UN VENTAGLIO DI NUOVE POSSIBILITÀ – Abbandonare, sia pure con le dovute cautele, la nostra zona di sicurezza, significa innanzi tutto scoprire che intorno a noi esistono molte più soluzioni e possibilità di quanto non avremmo immaginato. Restare appiattiti sulle nostre consuetudini, alla lunga, ci spinge invece a essere più compiacenti con il nostro rendimento e ad accontentarci di quello che già possiamo fare: quando abbiamo scoperto che una soluzione funziona, preferiamo ripeterla ancora e ancora, piuttosto che prenderci il rischio di aprire una strada nuova che non sappiamo dove porterà. Occorre dire che questa naturale “pigrizia” ha radici profonde e addirittura ancestrali: il nostro cervello in condoni di stress consuma molta più energia di quanto non accada in uno stato di riposo: l’evoluzione ha insegnato a risparmiare risorse quando questo è possibile e quindi ci spinge a ripetere uno schema collaudato piuttosto che inventarne sempre uno nuovo.
COME ABBANDONARE LA COMFORT ZONE (SENZA SOFFRIRE TROPPO) – Insomma, uscire dal nostro bozzolo confortevole, a meno che la cosa non ci procuri stress eccessivo, può essere utile e persino doveroso, almeno di tanto in tanto.
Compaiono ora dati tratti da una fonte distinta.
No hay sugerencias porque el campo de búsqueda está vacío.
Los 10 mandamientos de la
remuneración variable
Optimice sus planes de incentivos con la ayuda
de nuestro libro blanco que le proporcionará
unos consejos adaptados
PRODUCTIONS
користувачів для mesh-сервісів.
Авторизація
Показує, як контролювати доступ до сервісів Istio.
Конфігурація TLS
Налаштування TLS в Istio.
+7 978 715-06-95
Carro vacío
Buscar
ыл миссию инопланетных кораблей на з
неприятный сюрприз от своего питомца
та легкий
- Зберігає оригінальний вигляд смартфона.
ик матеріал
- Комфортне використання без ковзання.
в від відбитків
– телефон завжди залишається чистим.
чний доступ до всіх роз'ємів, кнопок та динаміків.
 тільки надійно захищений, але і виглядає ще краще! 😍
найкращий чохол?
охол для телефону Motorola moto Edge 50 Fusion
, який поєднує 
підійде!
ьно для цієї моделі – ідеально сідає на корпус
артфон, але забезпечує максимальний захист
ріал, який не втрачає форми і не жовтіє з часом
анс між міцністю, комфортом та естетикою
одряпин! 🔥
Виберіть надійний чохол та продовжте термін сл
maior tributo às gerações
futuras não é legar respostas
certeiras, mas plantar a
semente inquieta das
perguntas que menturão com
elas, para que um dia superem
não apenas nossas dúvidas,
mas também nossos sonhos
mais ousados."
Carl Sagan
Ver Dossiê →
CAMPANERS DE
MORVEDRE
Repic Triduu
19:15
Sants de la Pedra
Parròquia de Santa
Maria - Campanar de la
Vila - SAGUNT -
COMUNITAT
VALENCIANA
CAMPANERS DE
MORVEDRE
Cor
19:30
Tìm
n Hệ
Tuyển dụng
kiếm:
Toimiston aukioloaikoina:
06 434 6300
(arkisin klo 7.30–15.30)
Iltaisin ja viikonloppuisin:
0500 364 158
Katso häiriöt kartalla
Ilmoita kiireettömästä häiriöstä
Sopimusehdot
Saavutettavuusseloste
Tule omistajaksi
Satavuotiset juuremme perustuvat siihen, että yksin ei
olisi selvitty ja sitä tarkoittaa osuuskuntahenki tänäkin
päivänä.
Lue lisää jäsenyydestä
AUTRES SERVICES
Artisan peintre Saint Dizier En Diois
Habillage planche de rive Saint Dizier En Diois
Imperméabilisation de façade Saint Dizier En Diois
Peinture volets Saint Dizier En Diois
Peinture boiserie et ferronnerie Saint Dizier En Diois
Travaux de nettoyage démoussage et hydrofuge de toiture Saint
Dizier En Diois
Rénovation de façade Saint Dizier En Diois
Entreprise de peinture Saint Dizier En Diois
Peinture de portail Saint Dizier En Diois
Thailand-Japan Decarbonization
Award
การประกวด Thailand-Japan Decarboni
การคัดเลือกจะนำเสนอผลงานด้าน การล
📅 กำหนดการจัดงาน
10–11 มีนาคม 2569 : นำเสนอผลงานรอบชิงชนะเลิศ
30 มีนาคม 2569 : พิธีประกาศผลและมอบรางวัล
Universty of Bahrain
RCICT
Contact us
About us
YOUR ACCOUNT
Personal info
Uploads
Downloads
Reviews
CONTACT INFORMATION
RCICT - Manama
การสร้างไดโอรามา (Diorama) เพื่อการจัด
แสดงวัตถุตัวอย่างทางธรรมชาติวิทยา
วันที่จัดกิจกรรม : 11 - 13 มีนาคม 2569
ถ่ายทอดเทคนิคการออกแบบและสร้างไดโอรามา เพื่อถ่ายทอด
Per farcela, anche se dentro di noi odiamo i cambiamenti, possiamo procedere così:
- un passo alla volta: accettiamo piccoli cambiamenti come provare un itinerario nuovo per andare al lavoro, un ristorante diverso o una lezione di prova in uno sport o in un’attività hobbistica;
- procediamo per gradi: senza improvvisarci super-eroi: non ci costringe nessuno, le motivazioni sono solo nostre;
- prendiamoci il tempo per ragionare: istintivamente seguiremmo sempre la solita strada, ma pensandoci su potremmo scoprire tanti buoni motivi per cambiare;
- meglio in compagnia: il fatto di affrontare una novità potenzialmente stressante con un amico o un compagno può rendere più accettabile il margine di rischio che ci crea ansia;
- guardiamo dentro di noi: prendiamo atto delle “astuzie” che cerchiamo di mettere in atto per sottrarci al cambiamento. Alla fine, ne guadagnerà anche la nostra autostima.